Inflitrasi Sigil dan Mantra Dalam Lagu Queen dan The Beatles

Senin, 30/05/2011 13:18 WIB

Assalammualaykum Ustadz, kemarin saya membaca note ustadz di Facebook mengenai mewaspadai otak reptil terkait indoktrinasi simbologi yang memang banyak disuapkan melalui media. Jujur, saya kaget ustadz. Beberapa waktu lalu saya sudah tonton habis video dari Youtube oleh user: ‘karkoons’ terkait konspirasi media, satanisme budaya modern, illuminati di Indonesia, Ahmad Dhani, dll, sungguh menjadi sebuah kecemasan tersendiri ketika saya mendapat tambahan fakta mengenai otak reptil dari note ustadz, mengenai otak saat berada pd phasa alpha-tetha, dsb.

Ada beberapa hal yang ingin saya tanyakan ustadz, semoga ustadz bisa memberi konseling ditilik dari kacamata psikologis dan teologis.

Saya sangat akrab dengan musik dan televisi sejak dalam kandungan. Saya tumbuh dengan musik-musik Queen, The beatles, John Lennon. Ibu saya begitu ingin anak-anaknya mahir berbahasa asing (ini manifestasi dari rasa putusasanya karena beliau tidak kunjung menguasai bahasa Inggris meski sudah belajar sekuat tenaga). Walhasil, jadilah saya akrab dan begitu mencintai semua penyanyi dan lirik lagu yang memang mama putar tiap hari. Ada beberapa situasi rumah tangga yang membuat saya makin larut pada kecintaan saya pada musik, saya sering menyendiri mendengarkan lirik-lirik Elvis, The Beatles, dll.

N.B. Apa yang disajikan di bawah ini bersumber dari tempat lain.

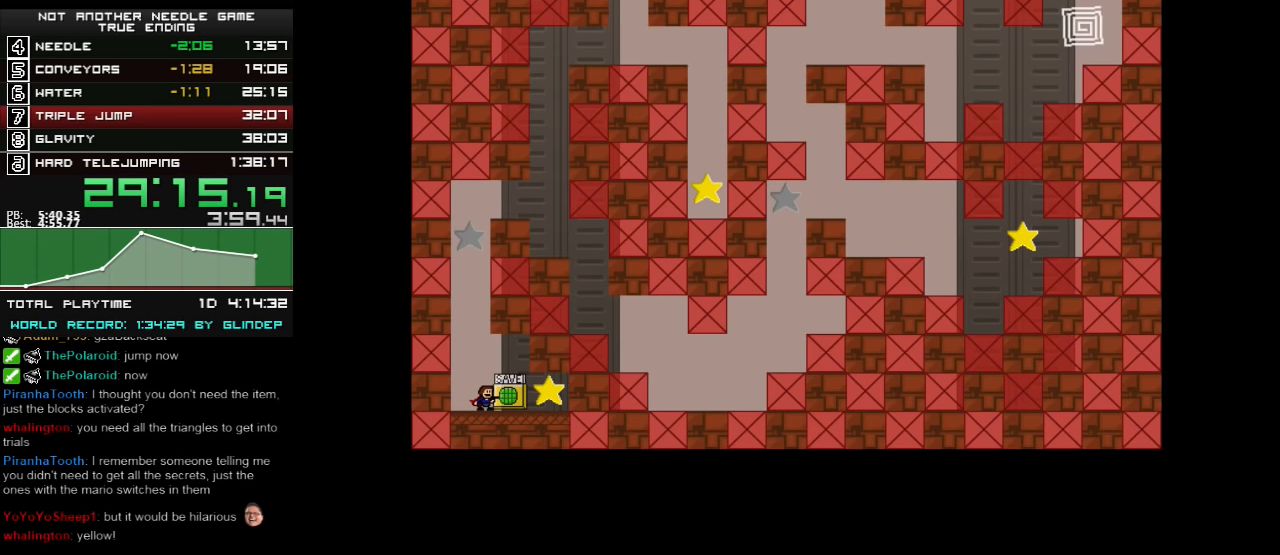
{"keys": ["shift_l"], "events": [[80, "left", "down"], [80, "shift_l", "down"], [220, "left", "up"], [240, "shift_l", "up"], [320, "shift_l", "down"]]}
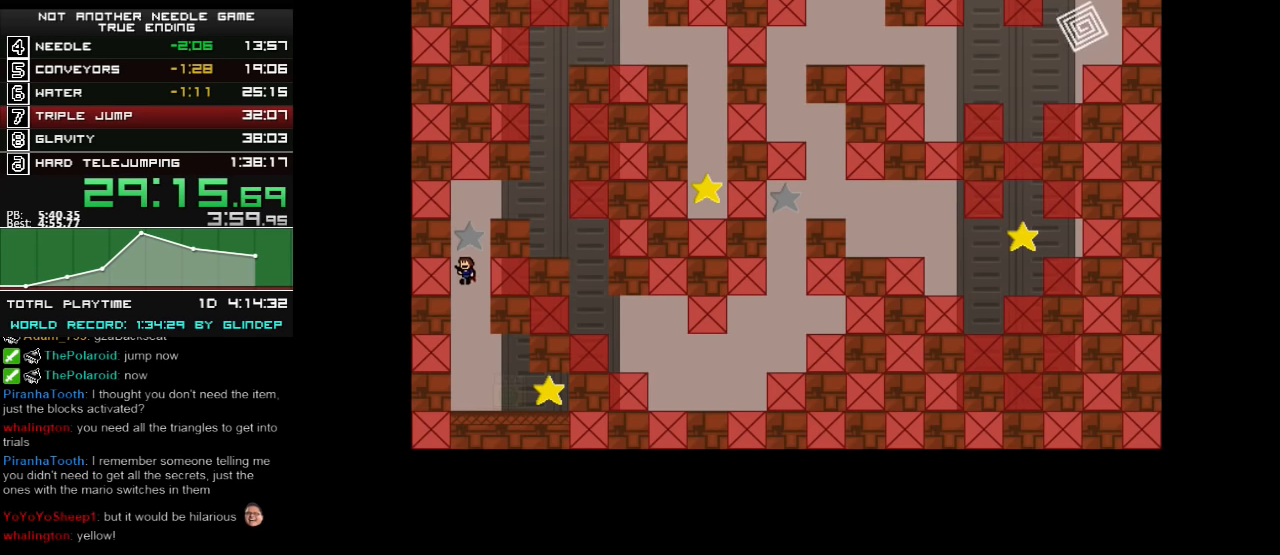
{"keys": ["right"], "events": [[20, "shift_l", "up"], [40, "shift_l", "down"], [80, "right", "down"], [420, "shift_l", "up"]]}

Dan sungguh, dulu sebelum mulai halqah (pada beberapa kondisi) saya begitu mudah melarikan diri dari masalah. Entah apapun masalah yang terjadi pada orang tua saya, saya begitu membenci sikap mereka, saya tidak suka pada tiap keputusan yang mereka ambil, saya sering berfikir (atau berhalusinasi?) bahwa kabur dari rumah ‘was the best simply problem solver’. Bahkan, seakan-akan ada suara jauh dalam benak saya bahwa ‘suicide was great, and you have to try!’. Namun untuk bisikan bunuh diri ini, bentuknya samar, halus, dan akal saya selalu berhasil untuk tak merespon.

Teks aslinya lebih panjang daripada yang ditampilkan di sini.